Mitarbeiter einer angrenzenden Pizzeria hatten in der Nacht zum 15. Oktober 2001 das Feuer in der Gaststätte Ballanteim an der Ecke Heiligengeiststraße/Nelkenstraße entdeckt, nachdem zuvor die Schaufensterscheibe zerplatzt war. Als die Feuerwehr eintraf, flogen gerade nach einer Explosion die Steine der Außenwand des ersten Obergeschosses durch die Straße. Verletzt wurde niemand: Die Feuerwehrleute hatten großes Glück, die Mieter über der benachbarten Pizzeria konnten sich selbst ins Freie retten – und der über dem Ballanteim wohnende Hausbesitzer befand sich auf einer Urlaubsreise in der Türkei.

Dessen Sohn – und Ballanteim-Betreiber – geriet schnell ins Fadenkreuz der Justiz. Bei einer Hausdurchsuchung hatte die Polizei Gegenstände entdeckt, die als verbrannt gemeldet worden waren. Zwei Monate nach dem Feuer kam er wegen des Verdachts der schweren Brandstiftung in Haft.
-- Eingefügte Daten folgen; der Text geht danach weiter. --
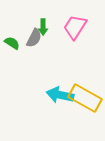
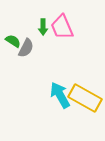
pink trapezoid: moved 13 px left; rotated 56 degrees counterclockwise
gray semicircle: moved 8 px left, 10 px down
green semicircle: moved 1 px right, 2 px up
cyan arrow: rotated 48 degrees clockwise
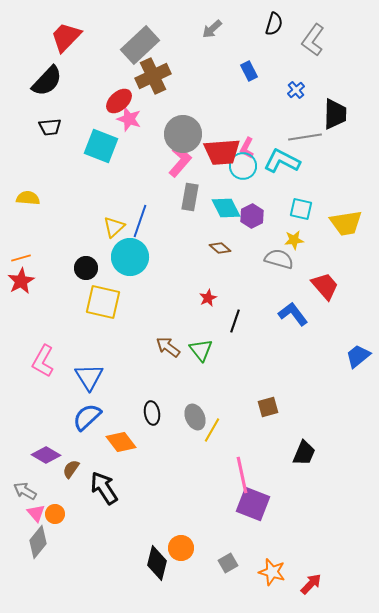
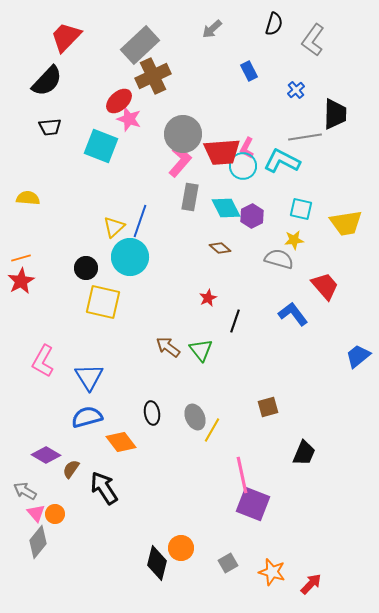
blue semicircle at (87, 417): rotated 28 degrees clockwise
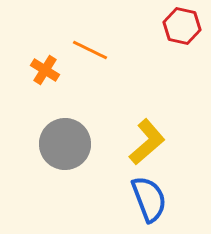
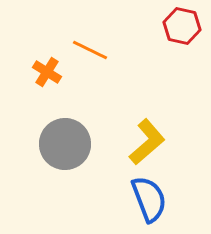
orange cross: moved 2 px right, 2 px down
Monate später war er wieder draußen, erst jetzt kommt er vor Gericht – weil das Amtsgericht die Sache an das Landgericht verwies und bei dem andere Prozesse Vorrang hatten. Die Staatsanwaltschaft wirft dem (nicht geständigen) Gastwirt vor, einen (unbekannten) Dritten mit der Brandstiftung beauftragt zu haben, um mit seinem Vater die Versicherungssumme zu kassieren. Darauf stehen bis zu 15 Jahren Freiheitsstrafe. Beim Brand entstand ein Schaden von 375 000 Euro. Das Haus hatte zuvor mehrfach zur Zwangsversteigerung gestanden.